→ ACTIVITY 1: Lay out everything in the records from the line containing "Of the atm sign and" down to the line containing "The evergreen shrub is", both included, as a JSON list of strings with one string per line and blank lines left out.

→ PASSAGE FOR REVIEW:
[Start of section]
# Wiring mini-spotlights



## waldiddy (Aug 4, 2008)

I bought several LED mini-spots and a power supply from monster-guts. I believe they're the same product from this site:

https://www.minispotlight.com

I'm a total novice when it comes to wiring. The power supply (12 VDC, 500 mA Regulated power supply) has this little box at the end where you can screw in the leads from the lights. It looks like I have to screw each light into this little box, but I was hoping instead I could string these spotlights together, kind of like Christmas tree lights. Anyone know if the latter is possible, and if so, how I'd do the wiring? The instructions on the website aren't very helpful.


----------



## fritz42_male (May 5, 2009)

These have to be wired in parallel - you can't daisy chain them like a string of Xmas lights when you use it with the power supply you have.

You CAN daisy chain to a higher voltage though. each segment of the chain works on 12V DC so you have to get multiples of this. e.g. a 48V DC adapter would power 4 lights daisy chained together.

Personally I think it's just simpler to run longer wires - use speaker cable or anything that shows the polarity of one of the leads.


----------



## waldiddy (Aug 4, 2008)

Thanks for the info, but I don't know what 'wired in parallel' means. Each light has to connect separately to the power supply? But, it sounds from what you're saying that I can just splice lights into longer wires if needed. 

I've got some good speaker cable to get more distance, so the splicing shouldn't be too difficult. 

Thanks again for the help.


----------



## fritz42_male (May 5, 2009)

Splicing is the best way to go to extend the wiring. Yes, in parallel each wire has to connect seperately to the power source

Series and Parallel pics below - hope they clarify


----------



## waldiddy (Aug 4, 2008)

Yep, it helps a ton. It's just like I thought .. although I was picturing a hub & spokes type thing.


----------
[End of section]
→ EXERCISE DATA:
[Start of section]
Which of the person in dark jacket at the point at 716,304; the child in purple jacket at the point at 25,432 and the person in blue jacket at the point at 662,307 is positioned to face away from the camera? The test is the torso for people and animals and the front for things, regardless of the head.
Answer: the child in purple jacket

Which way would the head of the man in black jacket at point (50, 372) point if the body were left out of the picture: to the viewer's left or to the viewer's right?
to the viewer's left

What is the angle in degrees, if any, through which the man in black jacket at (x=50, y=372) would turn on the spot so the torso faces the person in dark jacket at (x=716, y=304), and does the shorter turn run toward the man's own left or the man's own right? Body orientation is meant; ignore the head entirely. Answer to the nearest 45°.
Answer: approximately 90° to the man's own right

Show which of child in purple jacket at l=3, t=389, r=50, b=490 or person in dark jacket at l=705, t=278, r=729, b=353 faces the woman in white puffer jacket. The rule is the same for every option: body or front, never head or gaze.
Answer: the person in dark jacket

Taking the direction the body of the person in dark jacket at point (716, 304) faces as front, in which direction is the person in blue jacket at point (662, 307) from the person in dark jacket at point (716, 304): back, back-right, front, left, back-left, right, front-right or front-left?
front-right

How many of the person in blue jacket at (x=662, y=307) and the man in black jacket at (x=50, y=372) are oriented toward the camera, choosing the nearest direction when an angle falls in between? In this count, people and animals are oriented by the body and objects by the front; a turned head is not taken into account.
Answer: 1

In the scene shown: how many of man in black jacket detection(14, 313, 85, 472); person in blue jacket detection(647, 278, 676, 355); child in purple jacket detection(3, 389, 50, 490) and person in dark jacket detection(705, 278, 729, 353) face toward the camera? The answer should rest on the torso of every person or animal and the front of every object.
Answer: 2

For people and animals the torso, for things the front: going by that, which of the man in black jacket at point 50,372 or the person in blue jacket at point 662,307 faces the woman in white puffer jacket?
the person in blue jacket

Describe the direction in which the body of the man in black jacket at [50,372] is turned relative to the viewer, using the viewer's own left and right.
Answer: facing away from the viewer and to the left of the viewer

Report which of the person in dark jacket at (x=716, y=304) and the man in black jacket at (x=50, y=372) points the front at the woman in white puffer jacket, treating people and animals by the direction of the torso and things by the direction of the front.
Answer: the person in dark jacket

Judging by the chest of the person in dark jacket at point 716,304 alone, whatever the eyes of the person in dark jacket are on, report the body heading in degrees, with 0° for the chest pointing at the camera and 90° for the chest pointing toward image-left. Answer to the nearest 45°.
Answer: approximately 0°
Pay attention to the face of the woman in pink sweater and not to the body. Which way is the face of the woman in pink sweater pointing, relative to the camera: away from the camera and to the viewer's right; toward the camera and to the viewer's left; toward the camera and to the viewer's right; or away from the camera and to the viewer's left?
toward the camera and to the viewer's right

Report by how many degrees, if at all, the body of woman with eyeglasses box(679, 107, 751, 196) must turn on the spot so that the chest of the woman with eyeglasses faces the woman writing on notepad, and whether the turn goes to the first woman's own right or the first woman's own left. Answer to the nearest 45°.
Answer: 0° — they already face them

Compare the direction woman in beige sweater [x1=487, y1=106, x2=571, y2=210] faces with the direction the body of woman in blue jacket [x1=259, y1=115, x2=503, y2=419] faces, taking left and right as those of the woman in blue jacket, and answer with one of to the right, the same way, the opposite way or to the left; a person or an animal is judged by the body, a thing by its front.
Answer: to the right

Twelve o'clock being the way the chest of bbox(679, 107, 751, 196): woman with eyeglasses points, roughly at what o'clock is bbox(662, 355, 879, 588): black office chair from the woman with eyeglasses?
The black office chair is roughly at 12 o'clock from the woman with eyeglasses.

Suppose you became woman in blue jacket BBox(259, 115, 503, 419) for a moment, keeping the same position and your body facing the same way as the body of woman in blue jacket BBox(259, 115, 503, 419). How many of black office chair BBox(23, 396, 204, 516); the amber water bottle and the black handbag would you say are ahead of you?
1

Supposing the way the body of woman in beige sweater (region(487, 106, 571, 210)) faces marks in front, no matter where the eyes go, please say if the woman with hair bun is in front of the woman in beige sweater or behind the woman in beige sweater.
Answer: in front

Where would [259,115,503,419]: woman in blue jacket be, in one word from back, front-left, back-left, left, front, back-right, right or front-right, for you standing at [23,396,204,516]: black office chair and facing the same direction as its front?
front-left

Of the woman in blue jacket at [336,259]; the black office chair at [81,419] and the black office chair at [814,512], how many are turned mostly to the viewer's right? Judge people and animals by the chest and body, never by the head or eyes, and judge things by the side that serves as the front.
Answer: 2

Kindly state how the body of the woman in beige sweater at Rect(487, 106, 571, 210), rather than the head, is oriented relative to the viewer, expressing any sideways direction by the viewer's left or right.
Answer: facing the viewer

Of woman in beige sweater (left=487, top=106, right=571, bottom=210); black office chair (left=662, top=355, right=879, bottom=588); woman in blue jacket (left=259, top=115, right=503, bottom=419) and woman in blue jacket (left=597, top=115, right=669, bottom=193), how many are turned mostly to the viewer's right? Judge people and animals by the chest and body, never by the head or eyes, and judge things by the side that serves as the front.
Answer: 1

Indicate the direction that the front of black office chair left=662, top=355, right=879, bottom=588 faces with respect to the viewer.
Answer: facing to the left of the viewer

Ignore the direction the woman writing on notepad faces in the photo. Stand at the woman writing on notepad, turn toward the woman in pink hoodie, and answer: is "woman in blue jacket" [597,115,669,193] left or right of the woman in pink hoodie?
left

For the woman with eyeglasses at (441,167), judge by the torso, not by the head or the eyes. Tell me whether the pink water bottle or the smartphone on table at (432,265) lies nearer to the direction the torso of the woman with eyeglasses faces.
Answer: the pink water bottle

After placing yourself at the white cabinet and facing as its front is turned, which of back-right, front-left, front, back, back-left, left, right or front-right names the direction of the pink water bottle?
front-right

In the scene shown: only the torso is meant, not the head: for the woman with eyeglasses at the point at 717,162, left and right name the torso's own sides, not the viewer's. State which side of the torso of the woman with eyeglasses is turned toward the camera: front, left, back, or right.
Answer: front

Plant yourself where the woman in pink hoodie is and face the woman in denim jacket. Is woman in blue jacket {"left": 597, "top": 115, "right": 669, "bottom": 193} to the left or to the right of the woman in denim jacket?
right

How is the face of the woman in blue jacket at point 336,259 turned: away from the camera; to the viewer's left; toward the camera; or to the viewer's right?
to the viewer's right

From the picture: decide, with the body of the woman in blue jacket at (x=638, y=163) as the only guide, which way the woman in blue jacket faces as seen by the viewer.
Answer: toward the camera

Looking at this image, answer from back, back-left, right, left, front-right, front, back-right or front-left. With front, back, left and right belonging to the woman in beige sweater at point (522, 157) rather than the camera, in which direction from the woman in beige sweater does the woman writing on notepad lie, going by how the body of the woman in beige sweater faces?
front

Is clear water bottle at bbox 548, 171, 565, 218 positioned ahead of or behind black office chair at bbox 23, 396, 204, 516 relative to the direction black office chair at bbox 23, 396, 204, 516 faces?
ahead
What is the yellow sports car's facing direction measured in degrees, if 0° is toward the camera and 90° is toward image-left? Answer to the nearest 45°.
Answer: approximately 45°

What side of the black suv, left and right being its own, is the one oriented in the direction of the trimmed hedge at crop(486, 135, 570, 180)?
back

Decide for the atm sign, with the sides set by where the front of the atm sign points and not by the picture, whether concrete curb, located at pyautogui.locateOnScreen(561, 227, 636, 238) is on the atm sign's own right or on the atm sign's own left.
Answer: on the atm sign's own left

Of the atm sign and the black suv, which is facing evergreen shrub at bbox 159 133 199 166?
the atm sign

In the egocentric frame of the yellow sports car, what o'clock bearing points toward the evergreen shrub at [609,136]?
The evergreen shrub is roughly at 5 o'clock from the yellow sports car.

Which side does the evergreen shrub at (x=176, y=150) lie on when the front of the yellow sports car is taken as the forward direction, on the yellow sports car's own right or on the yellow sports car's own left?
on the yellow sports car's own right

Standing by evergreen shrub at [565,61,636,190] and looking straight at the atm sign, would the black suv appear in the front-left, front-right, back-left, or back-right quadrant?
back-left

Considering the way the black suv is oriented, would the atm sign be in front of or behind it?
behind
[End of section]
→ ACTIVITY 2: In the thread on wiring mini-spotlights, rewrite the paragraph beginning "You CAN daisy chain to a higher voltage" in a single shorter sentence that keeps its main facts.

→ SOLUTION 1:
[
  "Of the atm sign and the black suv, which is facing evergreen shrub at bbox 159 133 199 166?",
  "the atm sign",
  "In the egocentric frame of the yellow sports car, what o'clock bearing points toward the evergreen shrub at [609,136]?",
  "The evergreen shrub is roughly at 5 o'clock from the yellow sports car."
]

→ SOLUTION 2: Daisy chaining works at a higher voltage in multiples of 12V DC, since each segment of the chain runs on 12V DC; a 48V DC adapter, for example, would power four lights chained together.